Contudo, do ponto de vista lógico, 1.b) e 1.c) são duas maneiras diferentes de dizer a mesma coisa e ser compreendido, mesmo que não esteja de acordo com a gramática normativa padrão.
Há uma pequena diferença entre as três, quase que imperceptível: o uso que a maioria dos falantes do português-brasileiro faz da preposição “de”.
Os gramáticos tradicionais não hesitam em afirmar: estão errados estes enunciados! Mas já que a lingüística nos permite teorizar sobre, façamos uma breve reflexão.
Atualmente, no Brasil, a preposição “de”, em orações subordinadas que completam nomes ou verbos transitivos indiretos, tem caído em desuso, especialmente no uso efetivo da língua falada (embora se perceba também essa marca em alguns textos de jornais, revistas e etc.), de uma forma “quase natural”.
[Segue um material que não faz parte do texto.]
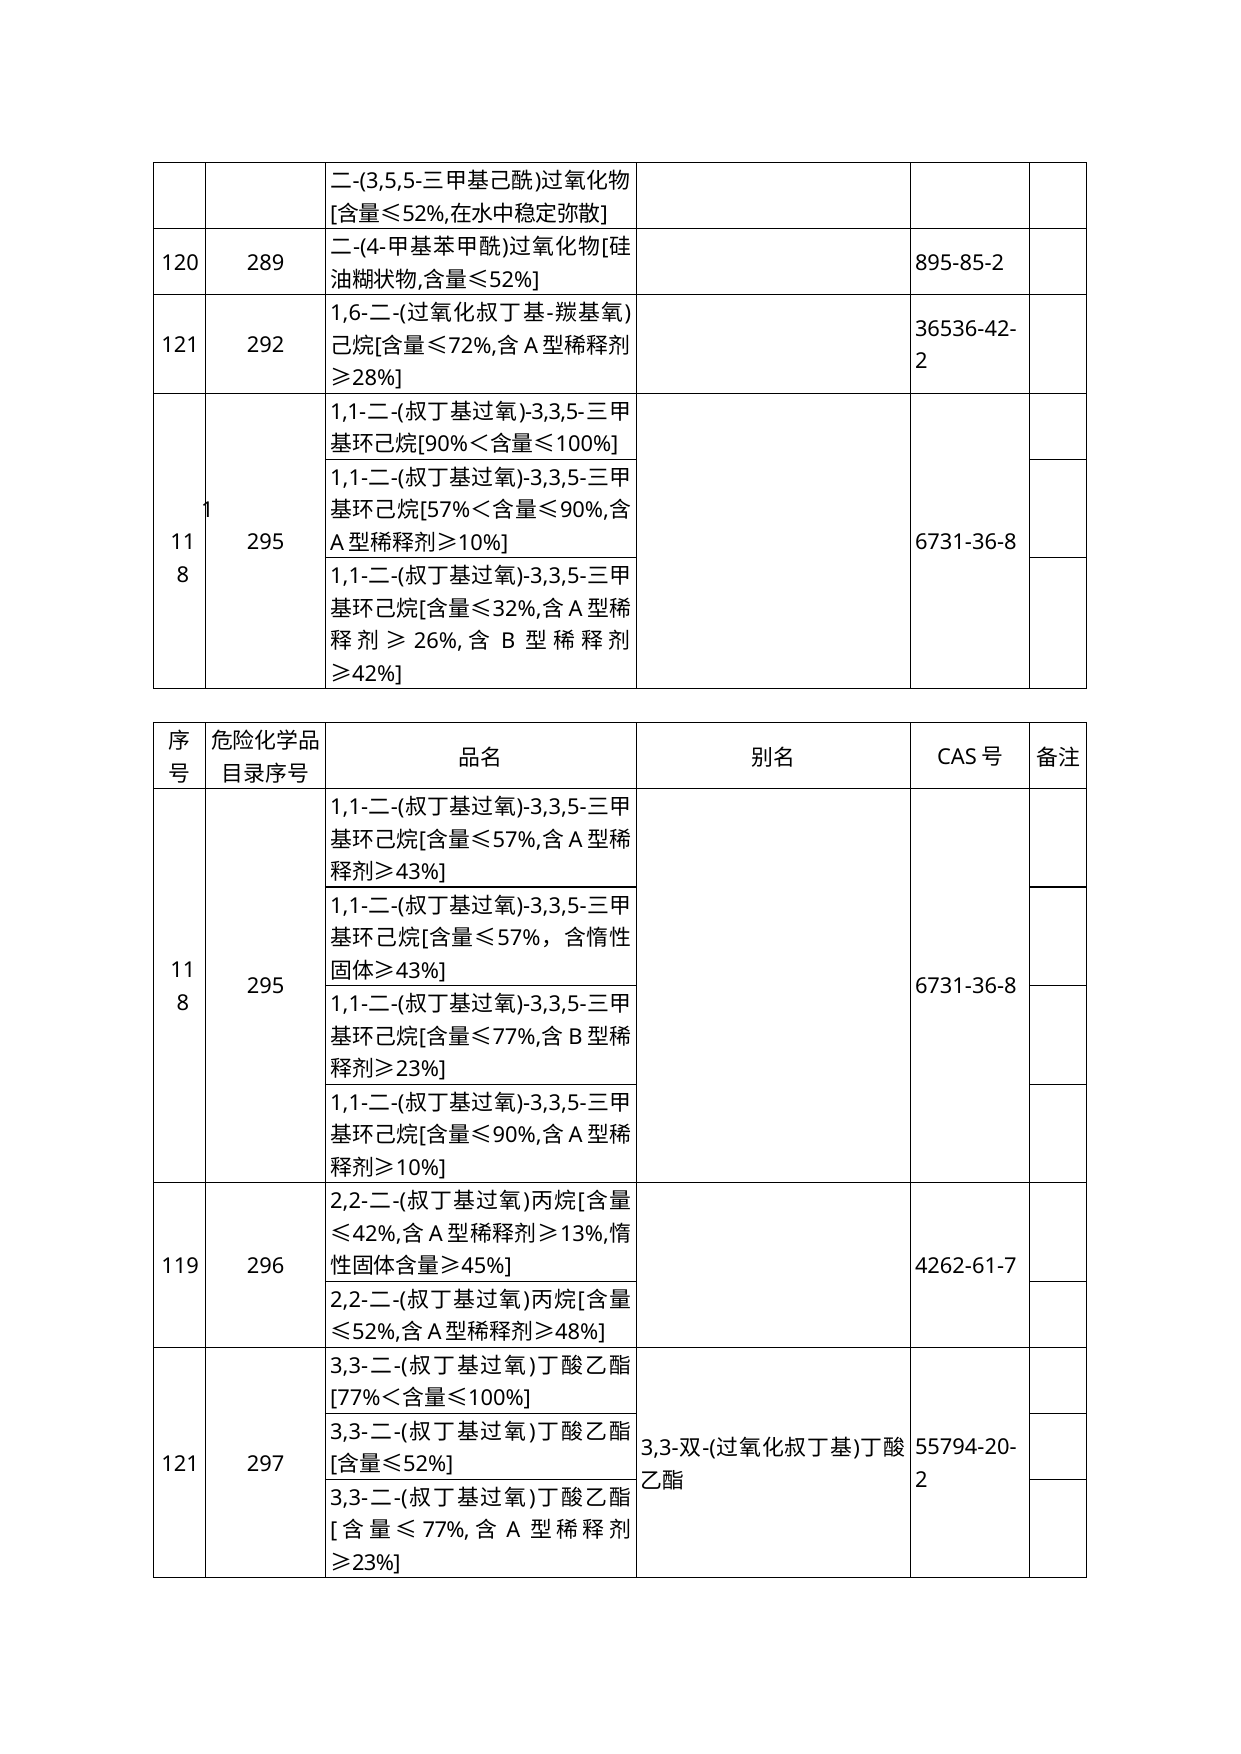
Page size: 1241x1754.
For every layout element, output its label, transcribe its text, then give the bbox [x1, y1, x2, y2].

table_header 危险化学品 目录序号 [206, 723, 325, 788]
table_cell 2,2-二-(叔丁基过氧)丙烷[含量≤42%,含A型稀释剂≥13%,惰性固体含量≥45%] [326, 1183, 636, 1281]
table_cell 3,3-双-(过氧化叔丁基)丁酸乙酯 [637, 1348, 910, 1577]
table_cell 2,2-二-(叔丁基过氧)丙烷[含量≤52%,含A型稀释剂≥48%] [326, 1282, 636, 1347]
table_cell [154, 1348, 205, 1577]
table_cell [154, 1183, 205, 1347]
table_cell 3,3-二-(叔丁基过氧)丁酸乙酯[含量≤77%,含A型稀释剂≥23%] [326, 1480, 636, 1577]
table_cell [1030, 986, 1086, 1083]
table_cell 296 [206, 1183, 325, 1347]
table_cell 297 [206, 1348, 325, 1577]
table_header 备注 [1030, 723, 1086, 788]
table_cell 1118 [154, 394, 205, 688]
table_cell 1,1-二-(叔丁基过氧)-3,3,5-三甲基环己烷[90%＜含量≤100%] [326, 394, 636, 459]
table_cell 36536-42-2 [911, 295, 1029, 393]
table_cell 118 [154, 789, 205, 1182]
table_cell 1,1-二-(叔丁基过氧)-3,3,5-三甲基环己烷[含量≤57%，含惰性固体≥43%] [326, 888, 636, 985]
table_cell [154, 295, 205, 393]
table_cell 6731-36-8 [911, 789, 1029, 1182]
table_header 品名 [326, 723, 636, 788]
table_cell 3,3-二-(叔丁基过氧)丁酸乙酯[77%＜含量≤100%] [326, 1348, 636, 1413]
table_cell [1030, 1183, 1086, 1281]
table_cell [1030, 1348, 1086, 1413]
table_cell [637, 394, 910, 688]
table_cell [1030, 789, 1086, 886]
table_cell [637, 295, 910, 393]
table_cell 1,1-二-(叔丁基过氧)-3,3,5-三甲基环己烷[含量≤90%,含A型稀释剂≥10%] [326, 1085, 636, 1182]
table_cell 1,1-二-(叔丁基过氧)-3,3,5-三甲基环己烷[含量≤57%,含A型稀释剂≥43%] [326, 789, 636, 886]
table_cell 1,1-二-(叔丁基过氧)-3,3,5-三甲基环己烷[含量≤77%,含B型稀释剂≥23%] [326, 986, 636, 1083]
table_cell [1030, 460, 1086, 557]
table_cell [1030, 163, 1086, 228]
table_header 序号 [154, 723, 205, 788]
table_cell 292 [206, 295, 325, 393]
table_cell 二-(3,5,5-三甲基己酰)过氧化物[含量≤52%,在水中稳定弥散] [326, 163, 636, 228]
table_header CAS号 [911, 723, 1029, 788]
table_cell 4262-61-7 [911, 1183, 1029, 1347]
table_header 别名 [637, 723, 910, 788]
table_cell [1030, 295, 1086, 393]
table_cell 895-85-2 [911, 229, 1029, 294]
table_cell 1,6-二-(过氧化叔丁基-羰基氧)己烷[含量≤72%,含A型稀释剂≥28%] [326, 295, 636, 393]
table_cell [1030, 558, 1086, 688]
table_cell 二-(4-甲基苯甲酰)过氧化物[硅油糊状物,含量≤52%] [326, 229, 636, 294]
table_cell [637, 789, 910, 1182]
table_cell 295 [206, 394, 325, 688]
table_cell [1030, 1085, 1086, 1182]
table_cell 55794-20-2 [911, 1348, 1029, 1577]
table_cell [154, 229, 205, 294]
table_cell [637, 229, 910, 294]
table_cell [1030, 888, 1086, 985]
table_cell [1030, 1480, 1086, 1577]
table_cell 1,1-二-(叔丁基过氧)-3,3,5-三甲基环己烷[57%＜含量≤90%,含A型稀释剂≥10%] [326, 460, 636, 557]
table_cell 295 [206, 789, 325, 1182]
table_cell [1030, 229, 1086, 294]
table_cell [1030, 1414, 1086, 1479]
table_cell [1030, 394, 1086, 459]
table_cell 6731-36-8 [911, 394, 1029, 688]
table_cell 3,3-二-(叔丁基过氧)丁酸乙酯[含量≤52%] [326, 1414, 636, 1479]
table_cell [637, 1183, 910, 1347]
table_cell 1,1-二-(叔丁基过氧)-3,3,5-三甲基环己烷[含量≤32%,含A型稀释剂≥26%,含B型稀释剂≥42%] [326, 558, 636, 688]
table_cell 289 [206, 229, 325, 294]
table_cell [1030, 1282, 1086, 1347]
Duas podem ser as hipóteses para tais ocorrências. Ou os falantes não percebem mesmo a necessidade (normativa) do uso da preposição, ou ela realmente não modifica o significado da mensagem. De fato, a supressão parece mesmo não modificar em nada, semântica e sintaticamente, a oração, a exemplo do verbo gostar, em orações subordinadas, como em: “A fruta que eu mais gosto é maçã”. Ao invés de ser “atraída”, a preposição é “repelida” pelo verbo que pode, nesse caso, sobreviver isoladamente e, ainda, sem comprometer a originalidade de tal construção.
Inclua-se nessa reflexão o enunciado 1.b) com uma “colocação indevida” de pronome (ELE), mas que aqui parece, unicamente, querer enfatizar a mensagem que o falante deseja transmitir (o que para a normativa tradicional não deixa de ser, infelizmente, erro ou coisas desse tipo).
O que nos parece claro é que essa é uma característica do português falado no Brasil que vai se delineando para a formação de uma língua genuinamente brasileira, com características sociais muito próprias da nossa cultura que é rica em variedades. Então, teríamos: “1500 O Português – 2000 O Português brasileiro – 2500 O Brasileiro”. (Bagno 2001)
Diante destes questionamentos, qual postura o educador da área de letras deve assumir? A comodidade de dizer que está “certo” ou “errado” ou o desafio de uma reflexão mais séria, teórica, científica a cerca das razões que levam os falantes a construírem tais enunciados?
Acredito que a segunda opção provocará em nós uma maior capacidade de compreender as múltiplas variedades de expressão da linguagem e, conseqüentemente, a quebra do mitos e preconceitos há muito enraizados em nossa cultura lingüística pela tradição gramatical normativa.
Algumas pessoas, especialmente aquela mais ligadas à norma padrão ou culta, dizem que “dói” a falta da preposição em tais construções, mas, em contra partida, na maioria das variedades do português-brasileiro, soa estranho o uso da mesma. Por que esses fenômenos acontecem? Por que soa estranho o uso da preposição, para alguns, ou por que “dói” a falta dela, para outros?
Talvez porque pensar a linguagem de maneira unilateral, querendo colocá-la numa caixinha, seja a maneira mais equivocada de interpretar fatos lingüísticos, já que a língua, enquanto sistema de códigos, possui uma imensa riqueza e dinamicidade.
O fato é que estamos descobrindo, aos poucos, que não existe uma língua ideal, mas existem variedades que, queiramos ou não, são boas e funcionais e que, além disso, são a expressão viva de uma comunidade lingüística que tem direito à fala e não pode ser classificada a partir de nossos preconceitos lingüísticos.
A linguagem é dinâmica, mutável e representativa da cultura de um povo que, se não tem, deveria ter “prestígio” e valor.
Finalmente, viva a lingüística moderna, viva a língua brasileira e suas variedades. Que ela nos ajude a nos descobrirmos, cada vez mais, como pessoas de muito valor, que sabem falar a sua própria língua.

[1] Acadêmico do Curso de Letras-português da Faculdade UNIPEC de Porto Velho-RO, que elaborou este artigo como requisito avaliativo da disciplina de Português – Sintaxe do período composto – da professora Neusa dos Santos Tezzari.